**TEXT PROVIDED**.
──────
The deputy prime minister of Australia is the deputy chief executive and the second highest ranking officer of the Australian Government. The office of deputy prime minister was officially created as a ministerial portfolio in 1968, although the title had been used informally for many years previously.  The deputy prime minister is appointed by the governor-general on the advice of the prime minister. When Australia has a Labor government (as it does now), the deputy leader of the parliamentary party holds the position of deputy prime minister. When Australia has a Coalition government, the Coalition Agreement mandates that all Coalition members support the leader of the Liberal Party becoming prime minister and mandates that the leader of the National Party be selected as deputy prime minister.

The 2017–18 Australian parliamentary eligibility crisis resulted in the position being made vacant for the first time since its official creation. Barnaby Joyce, the then-incumbent, was ruled ineligible to be a member of parliament by the High Court of Australia sitting as the Court of Disputed Returns on 27 October 2017, as he held New Zealand citizenship at the time of his election in contravention of Section 44 of the Constitution of Australia. Julie Bishop would act in the place of the prime minister during the vacancy in the deputy premiership. Joyce regained the position on 6 December 2017 after he won the by-election for the seat of New England several days earlier.

History

Originally the position of deputy Prime Minister was an unofficial or honorary position accorded to the second-highest ranking minister in the government. The unofficial position acquired more significance following the 1922 federal election, which saw the governing Nationalist Party lose its parliamentary majority.  The Nationalists eventually reached a coalition agreement with the Country Party, which called for Country Party leader Earle Page to take the second rank in the Nationalist-led ministry of Stanley Bruce.  While Page's only official title was Treasurer, he was considered as a deputy to Bruce.
──────
**WHAT IS ASKED**. Extend the account of Australia's deputy prime minister, beginning right after its last sentence.

**INFORMATION SUPPLIED**.
──────
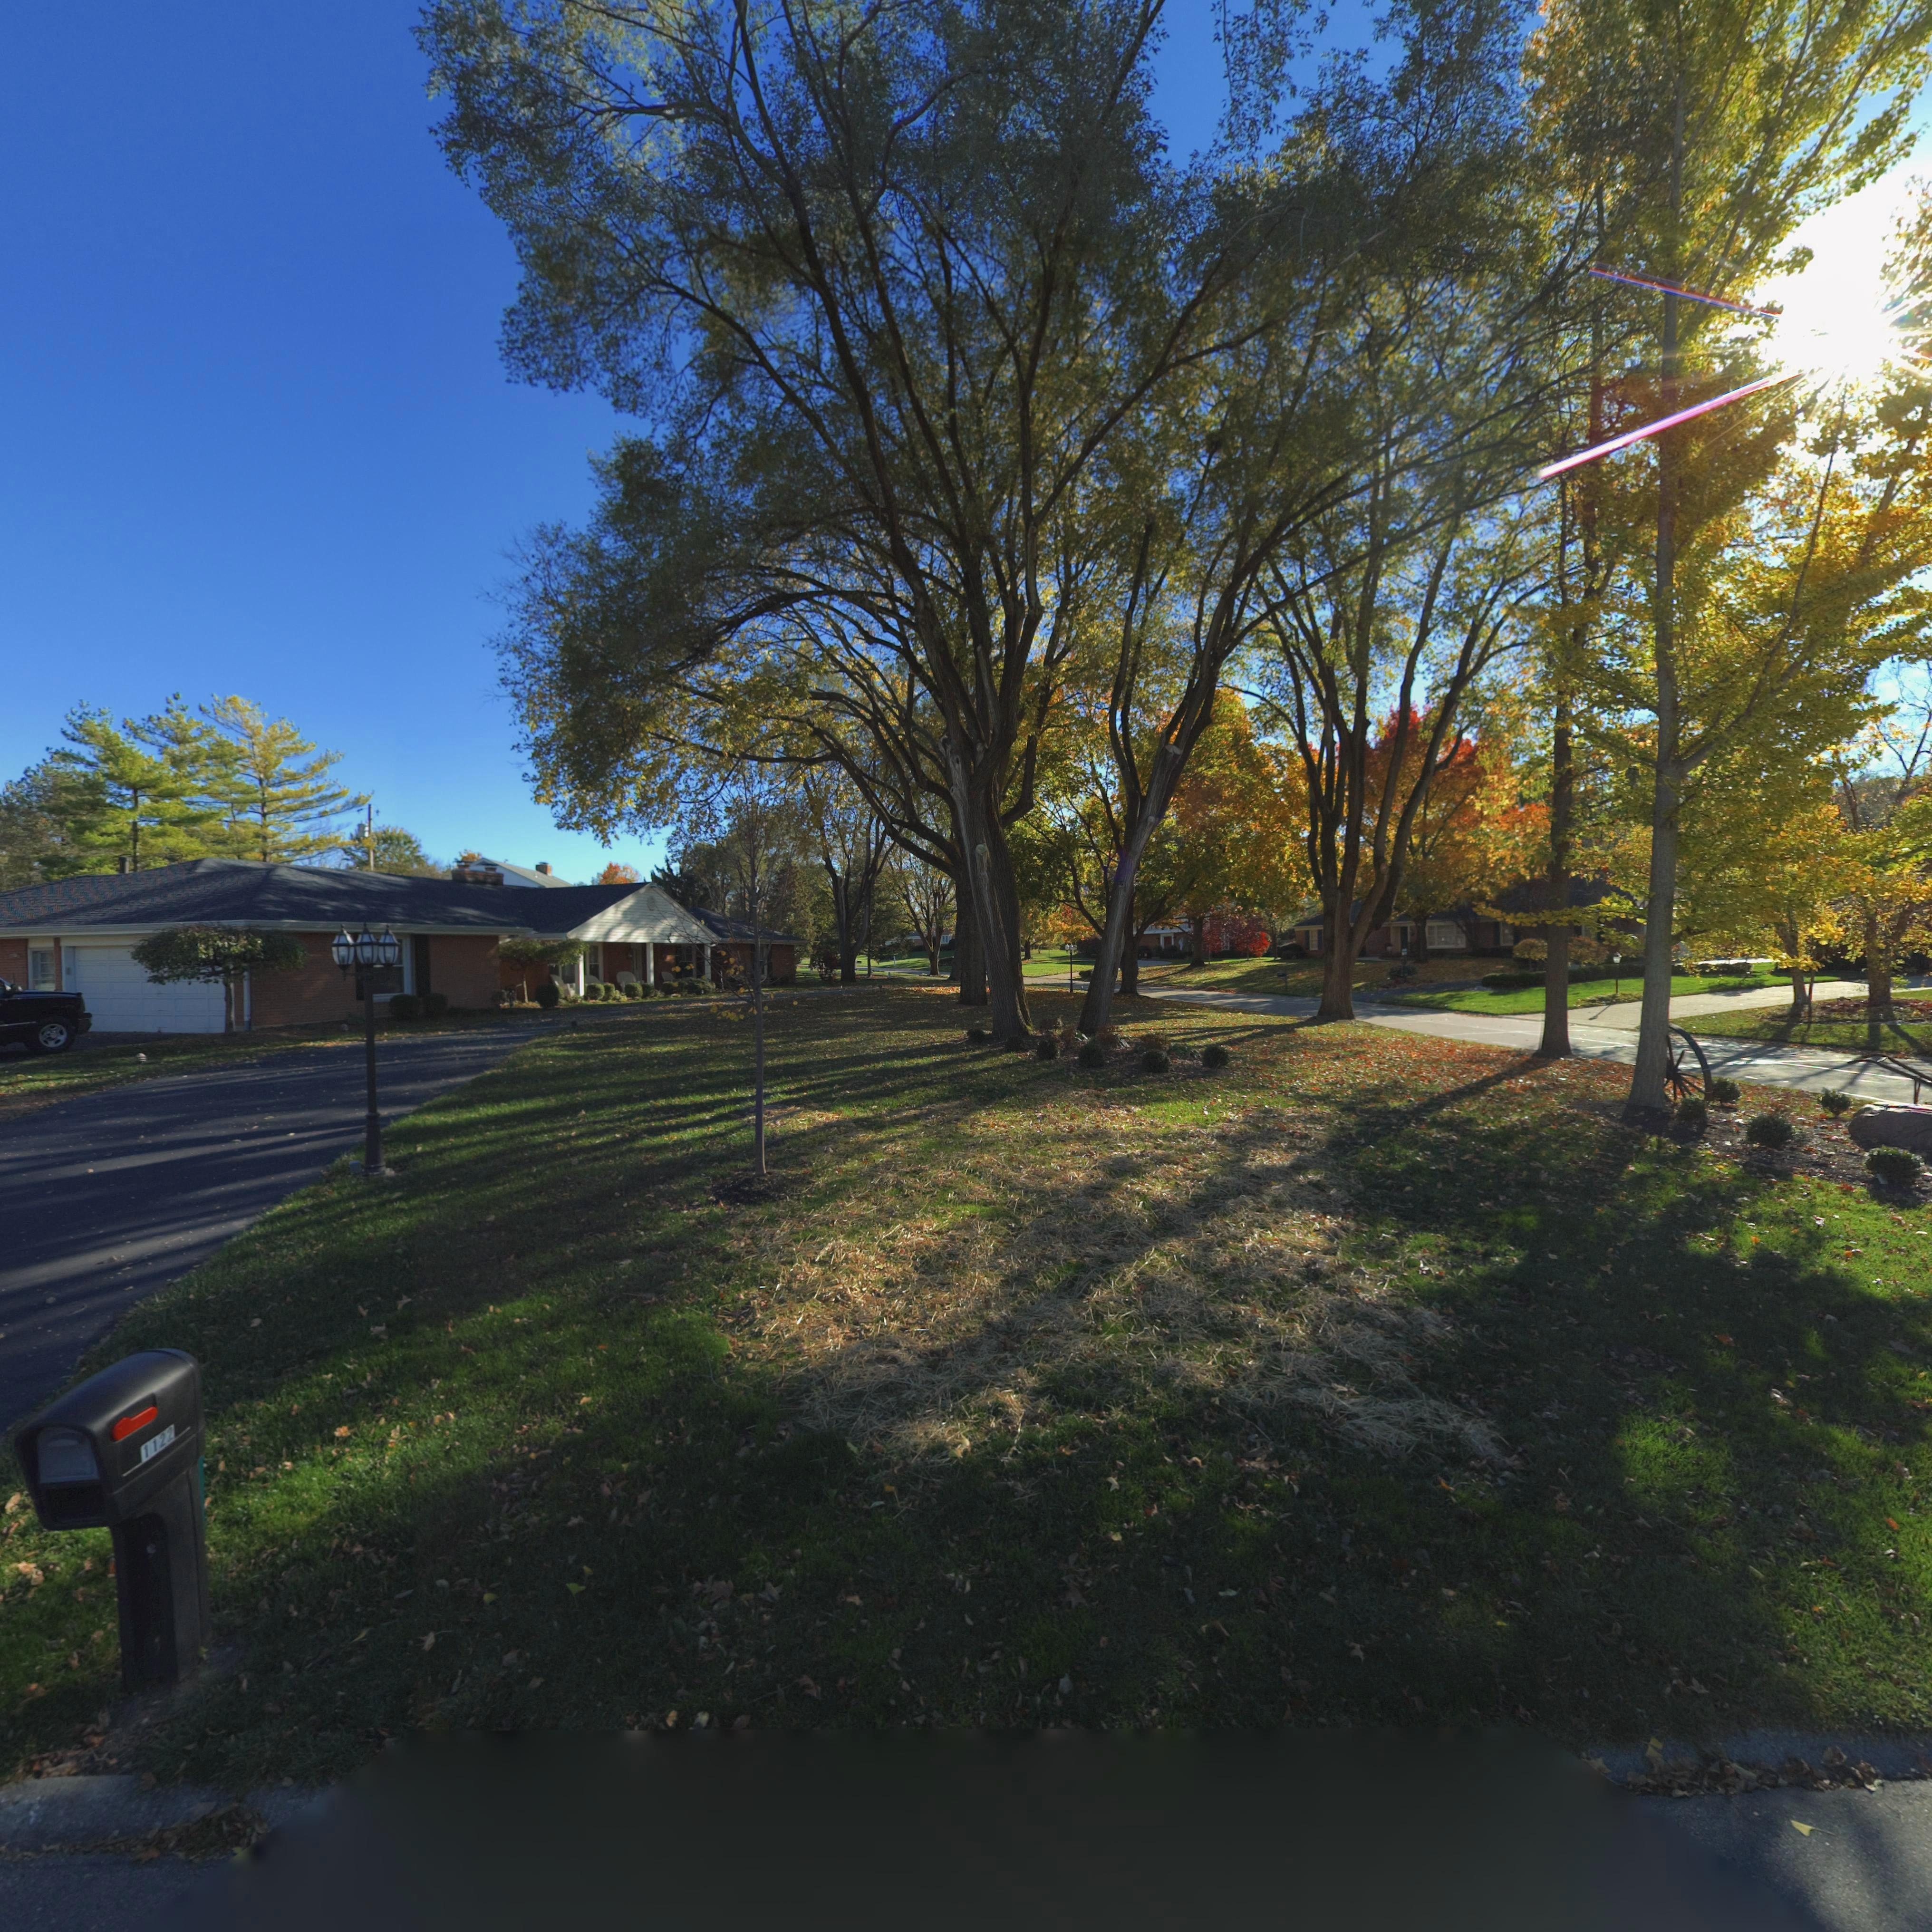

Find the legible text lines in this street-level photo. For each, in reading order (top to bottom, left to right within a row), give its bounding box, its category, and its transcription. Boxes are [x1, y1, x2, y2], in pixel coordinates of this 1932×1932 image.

[143, 1425, 174, 1460] StreetNumber: 1122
──────
**RESPONSE TO THIS EXERCISE**.
From then until 1968, the Coalition agreement between the Liberals (and their predecessors) and Country Party called for the leader of the Country Party (subsequently the National Party) to rank second in Cabinet. That continues to be case when the Coalition is in government. In the case of Labor governments, the party's deputy leader ranks second in Cabinet.

On 19 December 1967, John McEwen, the long-serving leader of the Country Party in the Coalition government, was sworn in as interim Prime Minister following the sudden death in office of Prime Minister Harold Holt. (There was discussion that deputy Liberal leader and Treasurer William McMahon should assume the office.  McMahon had planned a party room meeting on 20 December to elect a new leader, intending to stand for the position himself. However, this was pre-empted by McEwen who publicly declared on the morning of 18 December that he would not serve in a McMahon government.) McEwen was sworn in as prime minister on the understanding that his commission would continue only so long as it took for the Liberals to elect a new leader. Governor-General Lord Casey also accepted the view put to him by McEwen that to commission a Liberal temporarily as Prime Minister would give that person an unfair advantage in the forthcoming party room ballot for the permanent leader. McEwen's appointment was in keeping with the previous occasion when the main non-Labor party was without a leader; Earle Page of the Country Party was interim prime minister between 7 and 26 April 1939—the period between Joseph Lyons' sudden death and the United Australia Party naming Robert Menzies his successor.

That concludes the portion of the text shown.